En la Bombonera, cayó por 1-0, por el gol del juvenil Mauricio Tévez, que debutaba; tras 180 minutos de la temporada, el equipo de Bianchi ya está necesitado.
La Bombonera se preparaba para recibir al equipo sin Riquelme, y esperando ese cambio de actitud respecto al partido que perdió por Copa Argentina ante Huracán. En los primeros minutos el equipo de Bianchi comenzó de la mejor manera, acorralando a Ñuls, sin dejarlo jugar haciéndole una presión bien arriba. Gracias a esto la primera situación la tuvo Gago quien quitando una pelota cerca de la medialuna, saco un potente disparo que salió cerca del palo izquierdo. Pocos minutos después, Federico Carrizo, el ex Central, exigió a Oscar Ustari, quien respondió con firmeza sobre el sector derecho.
Con el correr de los minutos el partido fué decayendo disputado en la mitad de cancha y con pocas ocasiones de peligro. Sin embargo, a falta de segundos para terminar el primer tiempo, Newell´s se fué contra el arco de Boca, y así llegó el gol en los pies del debutante juvenil Tévez. Bernardi hizo ancha la cancha hacia la derecha y el debutante Mauricio Tevez sacó un latigazo envenenado que se hundió como una flecha en el segundo palo del desesperado Orion. Un gol de otra galaxia para alinear los planetas a favor de Newell’s antes del descanso. Vaya si acertó Raggio poniendo al pibe con edad de quinta.

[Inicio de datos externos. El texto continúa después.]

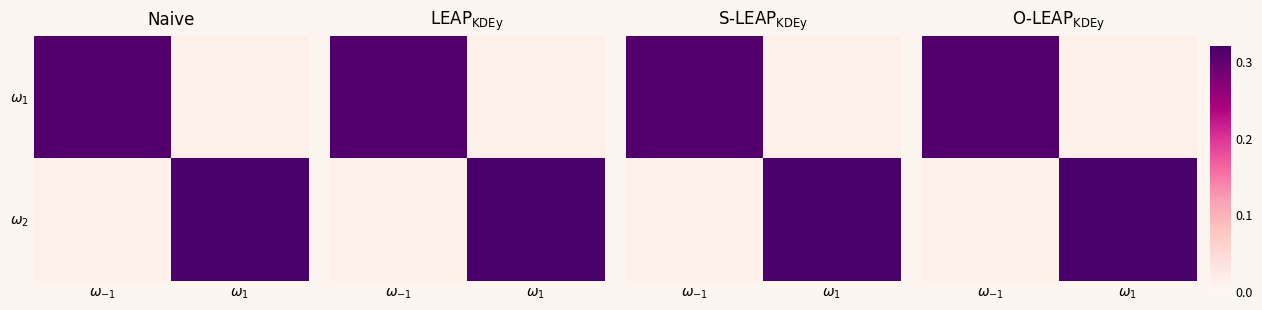

Rank the series by their average value, from highest to lowest.

$\omega_1$, $\omega_2$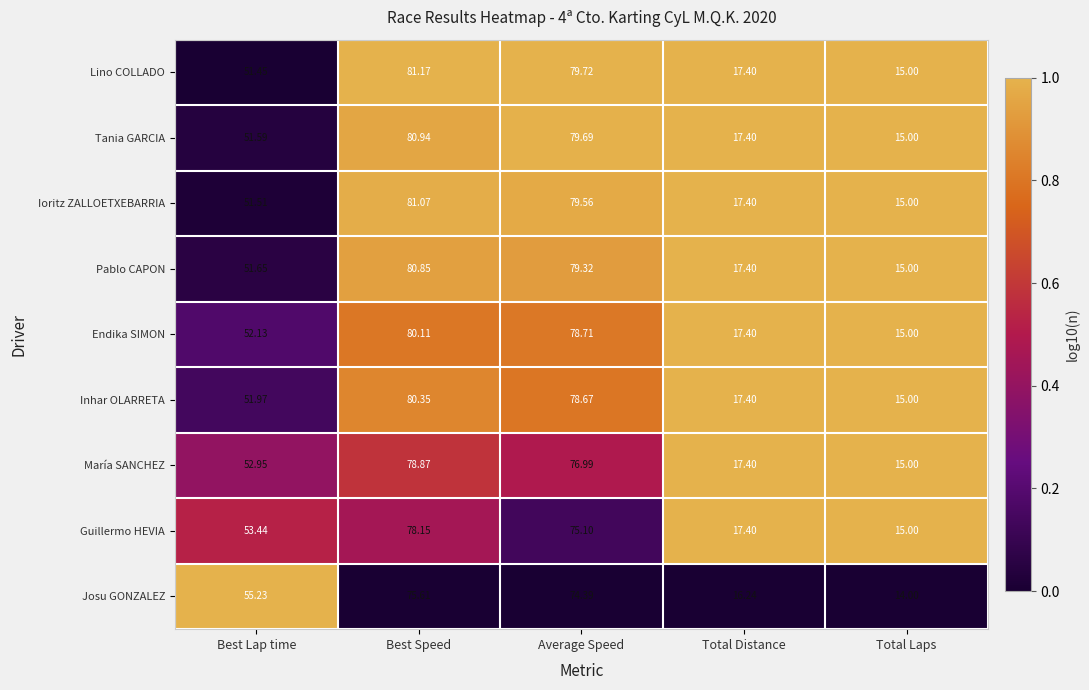

Which series has the largest total across all categories?

Lino COLLADO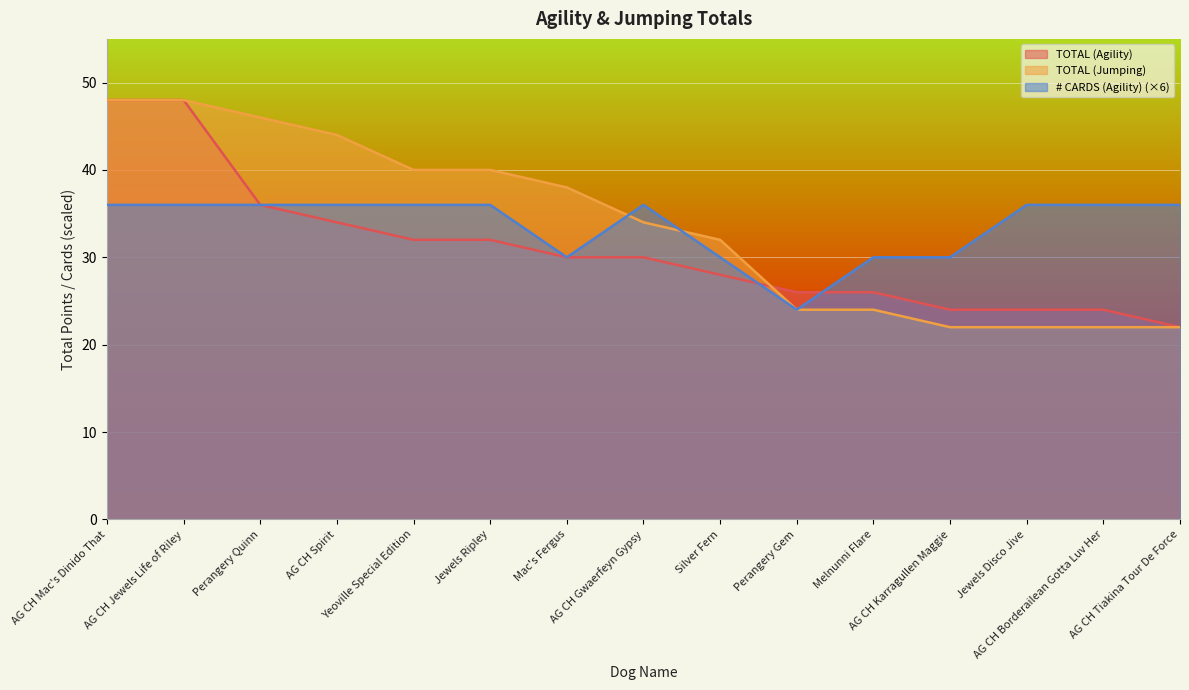

How many # CARDS (Agility) values are between 30 and 36?

14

El complemento mantuvo una dinámica similar a la de la etapa inicial con un Boca levemente dominante, jugando en campo contrario, y con un Newell’s expectante esperando la posibilidad de lastimar de contragolpe. Maximiliano Rodriguez casi sorprende tras una pelota magistral de Bernardi, pero ante el achique de Orion le erró al arco.
En el cuarto de hora final Figueroa la cedió a Maximiliano Rodriguez, que en velocidad levantó el disparo. Era la oportunidad para bajar la persiana y tumbar a Boca por toda la cuenta.
La gente comenzó a impacientarse y Bianchi mandó a la cancha a Castellani, Fuenzalida y Chávez para tratar de inclinar la balanza y alcanzar el empate. No obstante, el conjunto de La Ribera no llegó a inquietar en demasía a su rival a pesar de algunas llegadas aisladas como un remate de larga distancia del jugador chileno y una volea de Emanuel Gigliotti.
Los minutos finales encontraron a Newell’s defendiendo el resultado con el corazón en la mano. Ofreciendo cada gota de sacrificio para que no se le escape un triunfo precioso. Boca era pura impotencia, confusión y mediocridad táctica.
De esta manera, Boca dejó la Bombonera sumido en una preocupación porque el equipo no transmite nada de nada. Y los hinchas ya empiezan a impacientarse. No solo la salida de Riquelme es una causal para el descontento del hincha y la eliminación de la Copa Argentina, sino que ahora en un nuevo torneo el equipo cada día juega peor.